■ **Data shown**:

────────

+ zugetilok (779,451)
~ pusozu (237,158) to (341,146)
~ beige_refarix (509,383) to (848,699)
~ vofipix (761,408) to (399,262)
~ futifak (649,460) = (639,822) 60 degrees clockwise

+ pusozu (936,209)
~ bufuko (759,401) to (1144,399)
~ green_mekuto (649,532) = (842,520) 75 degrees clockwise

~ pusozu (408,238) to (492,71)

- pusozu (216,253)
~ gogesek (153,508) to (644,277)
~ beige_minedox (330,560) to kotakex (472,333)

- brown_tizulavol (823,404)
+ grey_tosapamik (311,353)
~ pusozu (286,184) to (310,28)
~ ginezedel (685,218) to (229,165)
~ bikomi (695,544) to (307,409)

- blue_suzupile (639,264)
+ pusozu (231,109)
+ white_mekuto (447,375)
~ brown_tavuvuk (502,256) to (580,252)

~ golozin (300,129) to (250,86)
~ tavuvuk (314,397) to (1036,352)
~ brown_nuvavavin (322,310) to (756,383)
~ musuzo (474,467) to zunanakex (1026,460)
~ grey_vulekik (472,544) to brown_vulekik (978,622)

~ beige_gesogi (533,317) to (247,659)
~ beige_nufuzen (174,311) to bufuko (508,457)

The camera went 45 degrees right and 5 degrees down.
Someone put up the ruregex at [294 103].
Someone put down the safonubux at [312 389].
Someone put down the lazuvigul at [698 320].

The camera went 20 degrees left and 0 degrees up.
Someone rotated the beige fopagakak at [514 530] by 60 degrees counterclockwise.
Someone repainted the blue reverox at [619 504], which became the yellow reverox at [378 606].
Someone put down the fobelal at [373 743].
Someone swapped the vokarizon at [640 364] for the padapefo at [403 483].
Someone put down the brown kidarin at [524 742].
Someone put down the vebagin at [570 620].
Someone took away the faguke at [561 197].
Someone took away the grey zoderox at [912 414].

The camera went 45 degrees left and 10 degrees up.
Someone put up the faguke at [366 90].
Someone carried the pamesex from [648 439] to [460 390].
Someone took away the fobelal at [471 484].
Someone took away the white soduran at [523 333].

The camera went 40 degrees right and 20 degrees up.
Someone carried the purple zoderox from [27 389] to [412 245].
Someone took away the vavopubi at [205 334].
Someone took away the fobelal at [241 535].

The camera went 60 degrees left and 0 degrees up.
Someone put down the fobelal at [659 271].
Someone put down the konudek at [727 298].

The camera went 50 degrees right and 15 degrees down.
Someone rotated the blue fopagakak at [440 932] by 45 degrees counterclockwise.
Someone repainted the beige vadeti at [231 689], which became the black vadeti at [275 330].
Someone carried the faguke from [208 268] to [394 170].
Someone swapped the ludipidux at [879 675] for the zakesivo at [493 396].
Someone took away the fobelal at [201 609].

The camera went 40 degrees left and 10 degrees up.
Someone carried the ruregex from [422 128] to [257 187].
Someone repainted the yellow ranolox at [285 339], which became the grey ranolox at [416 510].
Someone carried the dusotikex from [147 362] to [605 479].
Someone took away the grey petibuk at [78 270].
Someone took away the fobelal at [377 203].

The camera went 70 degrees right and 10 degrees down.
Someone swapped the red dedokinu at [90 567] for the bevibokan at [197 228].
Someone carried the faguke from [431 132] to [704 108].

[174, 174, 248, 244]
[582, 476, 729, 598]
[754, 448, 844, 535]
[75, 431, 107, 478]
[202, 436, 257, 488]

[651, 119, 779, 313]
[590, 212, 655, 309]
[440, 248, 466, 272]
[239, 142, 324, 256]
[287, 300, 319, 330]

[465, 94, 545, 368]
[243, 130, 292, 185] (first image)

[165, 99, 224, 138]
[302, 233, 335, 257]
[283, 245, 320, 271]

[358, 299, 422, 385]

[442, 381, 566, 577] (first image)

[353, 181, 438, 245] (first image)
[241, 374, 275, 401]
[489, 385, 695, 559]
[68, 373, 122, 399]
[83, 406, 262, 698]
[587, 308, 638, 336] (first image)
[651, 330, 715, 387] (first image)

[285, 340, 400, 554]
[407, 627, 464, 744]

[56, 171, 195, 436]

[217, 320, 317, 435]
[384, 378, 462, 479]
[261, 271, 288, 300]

────────

The required output is the exact run of lines from the beginning of the listing above to the line that contains "(761,408) to (399,262)", inclusive of both.

■ **Your solution**:
+ zugetilok (779,451)
~ pusozu (237,158) to (341,146)
~ beige_refarix (509,383) to (848,699)
~ vofipix (761,408) to (399,262)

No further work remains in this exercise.